We’ve all been made aware of the importance of limiting screen time for children. Their developing brains go on overload when they spend time looking at tablets, phones, television or the like, and pediatricians recommend limiting screen time for small children to no more than one hour per day. Not only does it inhibit social and physical activity, it can interrupt sleep patterns or cause behavioral issues. But what about adults? How does screen time affect the average adult and are there any issues with binge watching our favorite television shows?
"..it almost seems like not watching every episode of a popular show all at once is not nearly as cool as binge watching them.."
Personally, I enjoy talking about my Netflix favorites at work. It surely makes for great discussion, and it almost seems like not watching every episode of a popular show all at once is not nearly as cool as binge watching them. Let’s face it… trying to discuss the show when you’ve only seen three episodes with someone that has watched the entire series can perhaps lead to an unwanted spoiler or two… NOT cool!! The peer pressure, on top of the already existing temptation to want to see more, can be enough to keep us seated for massive amounts of time.
But let’s face it… is this really healthy? As I mentioned, maybe binging out on television once in a while won’t make much difference, but doing it frequently can definitely lead to some troubling affects. “Sitting for long periods of time can increase one’s metabolic symptoms, which can increase your risk of heart disease, stroke and type 2 diabetes,” says Dr. Sophia Tolliver, a Ohio State University Wexner Medical Center family medicine physician in Columbus. She added that poor sleep and unhealthy lifestyle choices can also stem from binge watching television.

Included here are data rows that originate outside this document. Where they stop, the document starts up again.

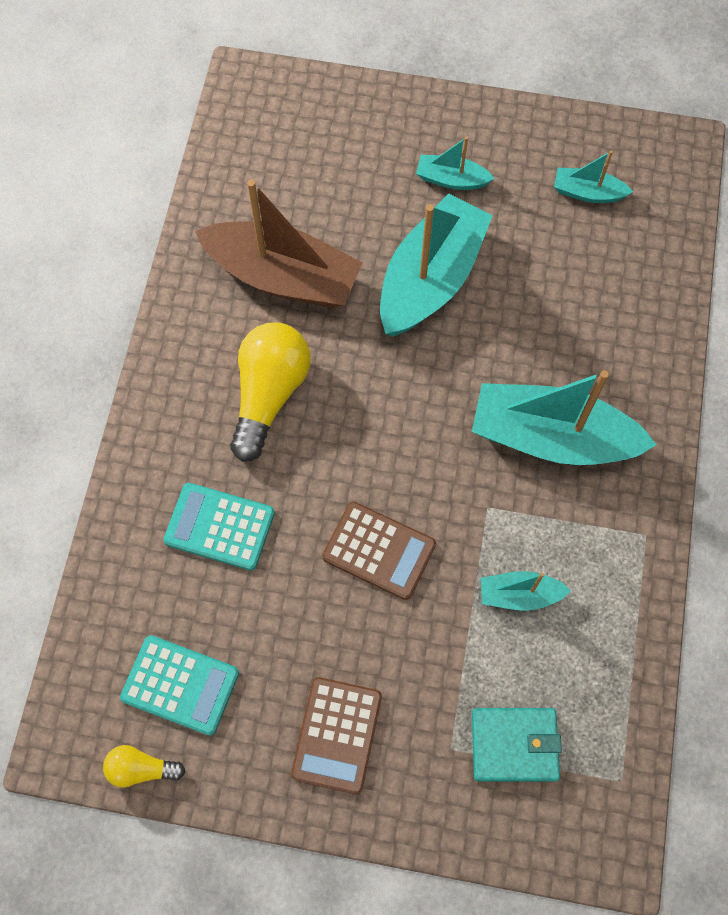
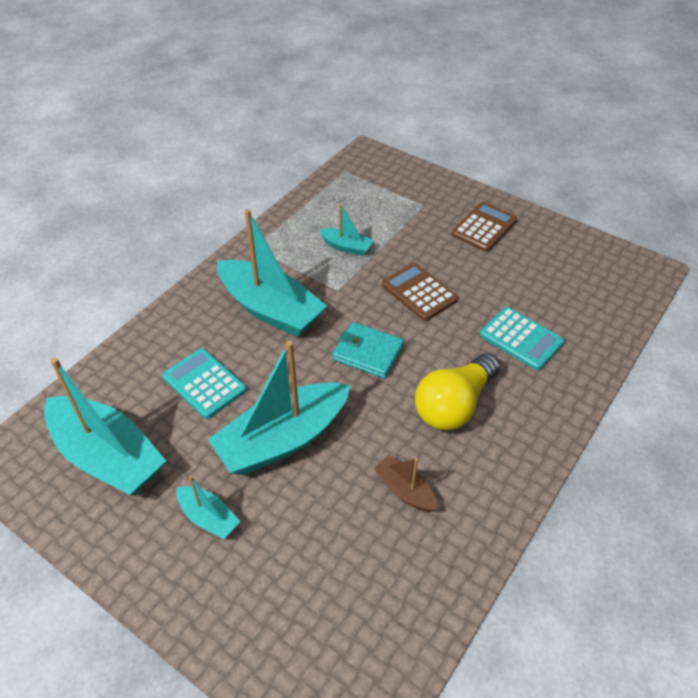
camera: 155 degrees left, 20 degrees down
(141, 768) = (603, 248): yellow light bulb -> none
(180, 685) = (570, 273): turquoise calculator -> turquoise calculator (204, 383)
(283, 277) = (405, 490): brown boat -> brown boat, size x0.48
(514, 745) = (389, 196): turquoise wallet -> turquoise wallet (368, 352)
(587, 192) = (108, 456): turquoise boat -> turquoise boat, size x2.09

"..even after adjusting for physical activity, sitting for long periods was associated with worse health outcomes including heart disease.."

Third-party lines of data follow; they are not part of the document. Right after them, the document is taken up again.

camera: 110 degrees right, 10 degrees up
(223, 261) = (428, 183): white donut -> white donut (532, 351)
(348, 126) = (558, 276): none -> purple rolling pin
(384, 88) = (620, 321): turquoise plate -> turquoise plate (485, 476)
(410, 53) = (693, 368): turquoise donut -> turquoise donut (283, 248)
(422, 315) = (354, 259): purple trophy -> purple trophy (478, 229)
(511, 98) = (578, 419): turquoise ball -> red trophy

Mental health is another issue; the term “binge watching blues” has become common with researchers studying the affects of binge watching. With affects similar to addiction, hyper focusing on shows for several hours at a time can bring about feelings of loneliness, isolation, and depression according to researchers.

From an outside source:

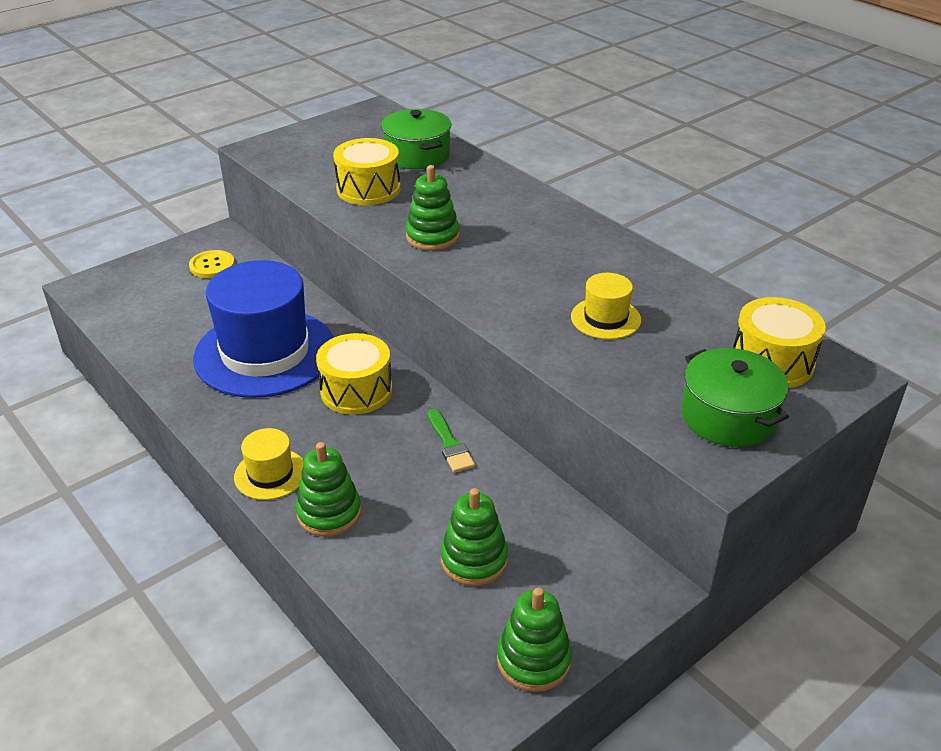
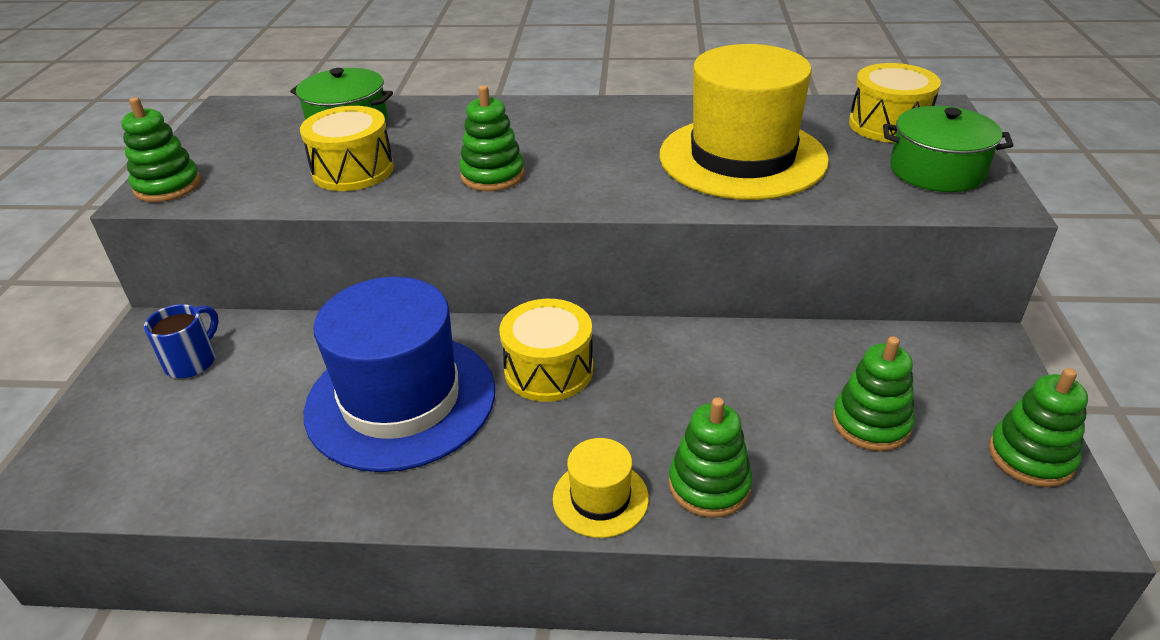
camera: 45 degrees left, 0 degrees up
(212, 266) = (192, 361): yellow button -> blue mug
(272, 148) = (168, 186): none -> green stacking toy
(450, 444) = (699, 354): green brush -> none
(605, 318) = (742, 157): yellow hat -> yellow hat, size x2.25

Sleep Review reports that binge watching television can disrupt sleep patterns, cause sleep deprivation, and the like. Psychology Today mentions studies that have found viewing television in excess of two hours daily results in issues with falling asleep, waking up during the course of the night, and waking up earlier than desired without the ability to fall back asleep.
The elongated amounts of time sitting also play a huge factor in health. Johns Hopkins Medicine, labeling this as “sitting disease” is literally a disease caused by excessive sitting which can cause heart conditions, circulation problems, and weight gain. When our bodies are sedentary for long periods of time, our health effectively declines.
Johns Hopkins Medicine explains, “A large review of studies published in 2015 in the Annals of Internal Medicine found that even after adjusting for physical activity, sitting for long periods was associated with worse health outcomes including heart disease, type 2 diabetes and cancer. Sedentary behavior can also increase your risk of dying, either from heart disease or other medical problems.”
Again, setting limits can be the key to healthy or unhealthy screen time entertainment. Take breaks every so often, or even incorporate some sort of physical activity while watching such as exercising, lifting weights, or using an exercising device such as an exercise bike, treadmill, or other exercise equipment. Make sure your time in front of the television is matched with time outside, participating in activities, learning something new, or contributing to a beloved cause by volunteering. Moderation is always key to a happy, healthy, and balanced life.